Like his brothers, he started to work at Tidkinhow. He was close to his brother, Martin, and when Martin went to Canada in 1905, Martin told George that if it was all right, he would send for him. This he did and George went to join Martin at Trochu in 1911. George was a tall, broad man of few words, shy and a bit moody. There is a story that before he left home, he was out around the farm at Tidkinhow when they met some poachers. They threatened his father and one went up to George and told him to take his coat off and fight. George said "I don't need my coat off to you". He banged two of them together and they all went off.
The boys of Tidkinhow in about 1910. John, James, Alfred, William, George and inset Martin. George Farndale
He is shown on the passenger
list of the SS Halifax (Dominion Line) sailing from Liverpool to Halifax
on 1 April 1911, with James
Farndale who wrote a diary of the
George took a homestead near Three Hills, not far from Trochu and lived there all his life until he retired, when he went to live in Calgary. He lived alone all his life, remaining reserved and shy.

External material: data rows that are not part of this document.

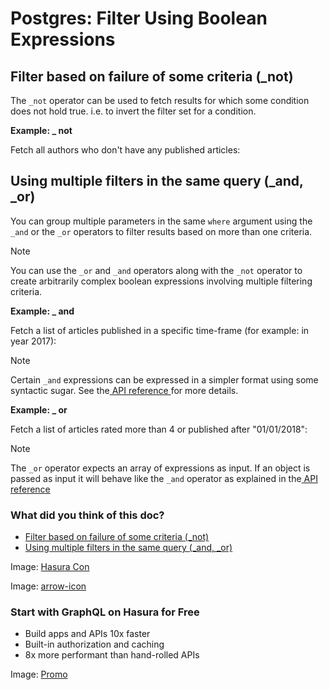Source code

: # Postgres: Filter Using Boolean Expressions

## Filter based on failure of some criteria (_not)​

The `_not` operator can be used to fetch results for which some condition does not hold true. i.e. to invert the filter
set for a condition.

 **Example:  _ not** 

Fetch all authors who don't have any published articles:

## Using multiple filters in the same query (_and, _or)​

You can group multiple parameters in the same `where` argument using the `_and` or the `_or` operators to filter results
based on more than one criteria.

Note

You can use the `_or` and `_and` operators along with the `_not` operator to create arbitrarily complex boolean
expressions involving multiple filtering criteria.

 **Example:  _ and** 

Fetch a list of articles published in a specific time-frame (for example: in year 2017):

Note

Certain `_and` expressions can be expressed in a simpler format using some syntactic sugar. See the[ API reference ](https://hasura.io/docs/latest/api-reference/graphql-api/query/#andexp)for more details.

 **Example:  _ or** 

Fetch a list of articles rated more than 4 or published after "01/01/2018":

Note

The `_or` operator expects an array of expressions as input. If an object is passed as input it will behave like the `_and` operator as explained in the[ API reference ](https://hasura.io/docs/latest/api-reference/graphql-api/query/#orexp)

### What did you think of this doc?

- [ Filter based on failure of some criteria (_not) ](https://hasura.io/docs/latest/queries/postgres/filters/boolean-operators/#filter-based-on-failure-of-some-criteria-_not)
- [ Using multiple filters in the same query (_and, _or) ](https://hasura.io/docs/latest/queries/postgres/filters/boolean-operators/#using-multiple-filters-in-the-same-query-_and-_or)


Image: [ Hasura Con ](https://res.cloudinary.com/dh8fp23nd/image/upload/v1686154570/hasura-con-2023/has-con-light-date_r2a2ud.png)

Image: [ arrow-icon ](https://res.cloudinary.com/dh8fp23nd/image/upload/v1683723549/main-web/chevron-right_ldbi7d.png)

### Start with GraphQL on Hasura for Free

- Build apps and APIs 10x faster
- Built-in authorization and caching
- 8x more performant than hand-rolled APIs


Image: [ Promo ](https://hasura.io/docs/assets/images/hasura-free-ff60e409244e0ea12b5a3045d1a9096b.png)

There are many stories about him. Once he came to help his younger brother, Alfred, to drill corn. He arrived and started and then, with the job only half done, he drove himself and the drill home. Something said had annoyed him; so he left. He was known as a very upright and honest man. His bank manager used to say he was one hundred per cent reliable. There is also a story that he cared for a local girl, a nurse, who also liked him. She knew he was shy and tried to help him propose. He thought she was trying to pressurise him, so he never spoke to her again! (Family knowledge).
It is perhaps all these stories which describe this big, shy man best. Certainly he was alone most of his life. He had many Farndale qualities, but his was an extreme version of them.

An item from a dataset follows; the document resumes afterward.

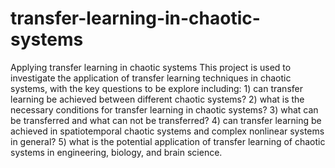 # transfer-learning-in-chaotic-systems
Applying transfer learning in chaotic systems
This project is used to investigate the application of transfer learning techniques in chaotic systems, with the key questions to be explore including: 1) can transfer learning be achieved between different chaotic systems? 2) what is the necessary conditions for transfer learning in chaotic systems? 3) what can be transferred and what can not be transferred? 4) can transfer learning be achieved in spatiotemporal chaotic systems and complex nonlinear systems in general? 5) what is the potential application of transfer learning of chaotic systems in engineering, biology, and brain science.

The Canadian Farndales at the Kinseys in about 1931 (Martin, Jim, Kate, Grace, George, Alfred). The Kinseys and Farndales in about 1931 (George with a pipe and hat in the back row).
He spent the last years of his life in Calgary where he died in 1954, and where he was buried (Our Huxley Heritage).
George Farndale of Calgary Alberta, Canada, died on 4 May 1954 aged 72 years (DC). He is buried in Queen’s Park Village cemetery (Lot 89, Block 8, Section 1), Calgary, Alberta.